A new study, published by Duke University in the journal Cell Stem Cell, has revealed that chronic inflammation in the gut increases the risk of cancer by 500 %.
The increase is linked to microRNA, called miR-34a, which provides cancer stem cells the ability to divide asymmetrically.
“A quarter of the world’s population is affected by some type of gut inflammation,” said lead author Xiling Shen, associate professor of biomedical engineering at Duke University. “These patients always have a much higher chance of developing colon cancer, but it was never clear why. Now we have found a link.”
The scientists used a mouse model to delete microRNA and investigate the effect on the risk of cancer. The mouse tissue became inflamed without microRNA miR-34A; their stem cells grew out of control and formed many tumor-like structures.
Based on the study, Shen’s group concluded that even though miR-34a is active in cancer, it’s actually a good guy. Triggered to act when the gut becomes inflamed, miR-34a forces the process of asymmetrical division, helping to control normal stem cell population
“Typically when you look at tumors and see something that isn’t in normal tissue, you think it’s a bad thing,” said Shen. “But it turns out that, under normal circumstances, these microRNAs are the good guys who only show up when things go wrong. And when you silence them in late-stage cancer, it’s like the super-villain carried off the superhero and the cancer becomes much worse.”

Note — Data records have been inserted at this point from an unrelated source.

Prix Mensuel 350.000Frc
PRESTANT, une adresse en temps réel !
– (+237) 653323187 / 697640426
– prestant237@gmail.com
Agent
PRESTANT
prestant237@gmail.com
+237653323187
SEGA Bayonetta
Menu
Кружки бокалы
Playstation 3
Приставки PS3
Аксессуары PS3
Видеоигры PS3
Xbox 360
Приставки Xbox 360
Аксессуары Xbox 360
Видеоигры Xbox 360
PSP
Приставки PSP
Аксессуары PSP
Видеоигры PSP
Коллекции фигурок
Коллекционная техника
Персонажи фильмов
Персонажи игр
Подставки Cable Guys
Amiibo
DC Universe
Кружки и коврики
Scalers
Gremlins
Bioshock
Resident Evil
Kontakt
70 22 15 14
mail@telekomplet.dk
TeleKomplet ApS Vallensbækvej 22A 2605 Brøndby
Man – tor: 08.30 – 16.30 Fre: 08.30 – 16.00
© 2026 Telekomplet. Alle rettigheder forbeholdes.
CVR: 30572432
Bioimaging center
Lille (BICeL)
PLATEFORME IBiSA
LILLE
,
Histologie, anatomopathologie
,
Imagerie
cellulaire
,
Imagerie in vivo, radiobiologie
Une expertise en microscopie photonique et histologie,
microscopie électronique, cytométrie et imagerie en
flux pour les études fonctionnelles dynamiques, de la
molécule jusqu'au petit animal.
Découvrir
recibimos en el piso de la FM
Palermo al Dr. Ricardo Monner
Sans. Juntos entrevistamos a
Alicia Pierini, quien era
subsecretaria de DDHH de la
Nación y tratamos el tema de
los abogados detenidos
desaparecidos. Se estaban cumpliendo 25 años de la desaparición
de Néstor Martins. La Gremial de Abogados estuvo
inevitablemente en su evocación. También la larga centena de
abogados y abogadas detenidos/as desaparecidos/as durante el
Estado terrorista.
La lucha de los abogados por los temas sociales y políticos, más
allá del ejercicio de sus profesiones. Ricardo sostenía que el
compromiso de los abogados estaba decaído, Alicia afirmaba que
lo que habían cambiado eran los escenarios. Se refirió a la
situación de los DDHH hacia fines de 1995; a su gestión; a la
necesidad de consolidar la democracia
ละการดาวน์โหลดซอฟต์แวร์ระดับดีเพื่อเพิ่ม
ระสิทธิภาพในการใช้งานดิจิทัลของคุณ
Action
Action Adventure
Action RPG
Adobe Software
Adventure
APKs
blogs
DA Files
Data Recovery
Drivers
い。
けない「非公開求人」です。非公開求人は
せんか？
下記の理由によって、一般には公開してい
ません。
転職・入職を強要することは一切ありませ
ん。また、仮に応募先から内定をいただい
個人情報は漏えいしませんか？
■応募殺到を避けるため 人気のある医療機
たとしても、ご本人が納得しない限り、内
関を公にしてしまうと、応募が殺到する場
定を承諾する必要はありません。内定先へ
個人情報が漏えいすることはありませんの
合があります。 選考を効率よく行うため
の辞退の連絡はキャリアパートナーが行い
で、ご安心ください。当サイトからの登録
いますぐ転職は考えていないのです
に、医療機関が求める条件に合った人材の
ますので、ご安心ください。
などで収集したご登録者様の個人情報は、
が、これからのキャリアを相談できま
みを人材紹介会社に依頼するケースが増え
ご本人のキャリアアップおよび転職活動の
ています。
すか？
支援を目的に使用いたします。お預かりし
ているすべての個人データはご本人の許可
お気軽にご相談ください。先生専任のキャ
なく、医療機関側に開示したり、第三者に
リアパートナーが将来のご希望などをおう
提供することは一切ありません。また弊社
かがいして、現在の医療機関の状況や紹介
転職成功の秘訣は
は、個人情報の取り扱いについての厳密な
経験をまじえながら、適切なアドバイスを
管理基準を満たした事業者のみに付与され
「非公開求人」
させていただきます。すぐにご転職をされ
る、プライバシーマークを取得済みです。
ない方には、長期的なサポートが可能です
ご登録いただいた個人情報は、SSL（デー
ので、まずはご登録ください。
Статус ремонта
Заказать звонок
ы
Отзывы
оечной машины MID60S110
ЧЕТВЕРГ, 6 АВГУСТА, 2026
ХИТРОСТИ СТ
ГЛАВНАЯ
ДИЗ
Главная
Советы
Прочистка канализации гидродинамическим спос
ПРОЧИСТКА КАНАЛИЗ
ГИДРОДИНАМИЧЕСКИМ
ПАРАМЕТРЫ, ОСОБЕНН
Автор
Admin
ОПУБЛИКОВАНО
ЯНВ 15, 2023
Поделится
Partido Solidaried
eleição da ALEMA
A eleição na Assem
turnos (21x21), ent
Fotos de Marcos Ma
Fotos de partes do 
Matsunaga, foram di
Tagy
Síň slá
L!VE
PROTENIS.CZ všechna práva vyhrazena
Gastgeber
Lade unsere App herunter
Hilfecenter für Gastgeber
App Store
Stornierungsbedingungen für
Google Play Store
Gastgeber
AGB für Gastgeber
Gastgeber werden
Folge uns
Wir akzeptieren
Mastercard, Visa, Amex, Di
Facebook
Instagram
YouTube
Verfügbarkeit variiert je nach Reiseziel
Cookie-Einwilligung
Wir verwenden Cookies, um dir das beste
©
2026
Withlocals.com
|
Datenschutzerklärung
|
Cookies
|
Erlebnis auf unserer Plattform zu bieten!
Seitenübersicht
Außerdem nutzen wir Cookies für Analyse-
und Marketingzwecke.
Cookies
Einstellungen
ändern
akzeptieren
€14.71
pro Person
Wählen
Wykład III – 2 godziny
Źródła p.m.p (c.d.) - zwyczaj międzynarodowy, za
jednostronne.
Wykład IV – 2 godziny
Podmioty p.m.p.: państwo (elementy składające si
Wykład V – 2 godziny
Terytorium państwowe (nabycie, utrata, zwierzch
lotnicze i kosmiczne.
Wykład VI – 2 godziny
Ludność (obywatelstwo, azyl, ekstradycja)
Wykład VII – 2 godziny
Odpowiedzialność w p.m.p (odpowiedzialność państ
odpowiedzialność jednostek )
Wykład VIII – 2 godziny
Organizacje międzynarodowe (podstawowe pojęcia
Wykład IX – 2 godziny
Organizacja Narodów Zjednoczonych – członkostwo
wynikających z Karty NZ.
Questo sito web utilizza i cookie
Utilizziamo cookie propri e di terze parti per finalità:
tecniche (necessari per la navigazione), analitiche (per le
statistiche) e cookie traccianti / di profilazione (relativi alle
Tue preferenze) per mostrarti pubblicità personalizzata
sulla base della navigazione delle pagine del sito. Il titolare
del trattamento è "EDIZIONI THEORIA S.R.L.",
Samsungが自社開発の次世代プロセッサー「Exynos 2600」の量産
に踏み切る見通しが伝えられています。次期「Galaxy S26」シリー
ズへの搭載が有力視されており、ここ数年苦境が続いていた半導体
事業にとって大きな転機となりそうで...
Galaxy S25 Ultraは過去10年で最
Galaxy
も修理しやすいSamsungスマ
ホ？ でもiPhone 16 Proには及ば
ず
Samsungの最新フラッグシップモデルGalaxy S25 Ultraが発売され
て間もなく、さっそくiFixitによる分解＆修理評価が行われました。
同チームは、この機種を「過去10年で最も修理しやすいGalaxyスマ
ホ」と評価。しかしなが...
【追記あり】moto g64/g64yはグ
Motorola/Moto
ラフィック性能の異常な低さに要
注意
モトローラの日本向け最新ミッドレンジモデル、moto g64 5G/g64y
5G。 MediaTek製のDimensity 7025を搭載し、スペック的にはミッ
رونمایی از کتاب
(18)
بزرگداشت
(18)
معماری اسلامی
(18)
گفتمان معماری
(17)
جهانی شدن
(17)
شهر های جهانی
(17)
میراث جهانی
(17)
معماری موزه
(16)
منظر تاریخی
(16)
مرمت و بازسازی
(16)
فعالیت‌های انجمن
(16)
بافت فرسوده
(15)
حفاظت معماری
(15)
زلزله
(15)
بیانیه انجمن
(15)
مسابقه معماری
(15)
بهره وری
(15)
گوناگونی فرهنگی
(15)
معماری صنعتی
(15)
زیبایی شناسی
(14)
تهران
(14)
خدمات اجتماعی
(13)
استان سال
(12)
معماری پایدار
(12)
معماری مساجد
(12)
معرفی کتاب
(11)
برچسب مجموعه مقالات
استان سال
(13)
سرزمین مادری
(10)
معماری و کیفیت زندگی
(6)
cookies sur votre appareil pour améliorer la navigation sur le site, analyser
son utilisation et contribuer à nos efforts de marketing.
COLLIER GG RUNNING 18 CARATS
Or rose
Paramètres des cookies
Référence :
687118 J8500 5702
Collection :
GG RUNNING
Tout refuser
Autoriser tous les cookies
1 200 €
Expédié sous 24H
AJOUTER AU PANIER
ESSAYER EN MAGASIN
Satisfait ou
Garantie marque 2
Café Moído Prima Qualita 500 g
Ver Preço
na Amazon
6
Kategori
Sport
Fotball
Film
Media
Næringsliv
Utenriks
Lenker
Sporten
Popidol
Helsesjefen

The researchers are investigating potential treatment possibilities and a test which would act as a warning system to catch cancer at an early stage, by detecting elevated levels of miR-34a. A treatment for late-stage cancer would involve the expression of mIR-34 by cancer cells. This would prevent tumor cells from reverting back to stem calls.
A miR-34a-Numb Feedforward Loop Triggered by Inflammation Regulates Asymmetric Stem Cell Division in Intestine and Colon Cancer. Pengcheng Bu , Lihua Wang , Kai-Yuan Chen , Tara Srinivasan , Preetish Kadur Lakshminarasimha Murthy , Kuei-Ling Tung , Anastasia Kristine Varanko , Huanhuan Joyce Chen , Yiwei Ai , Sarah King , Steven M. Lipkin , Xiling Shen Cell Stem Cell. DOI10.1016/j.stem.2016.01.006.. Published online 4 February 2016.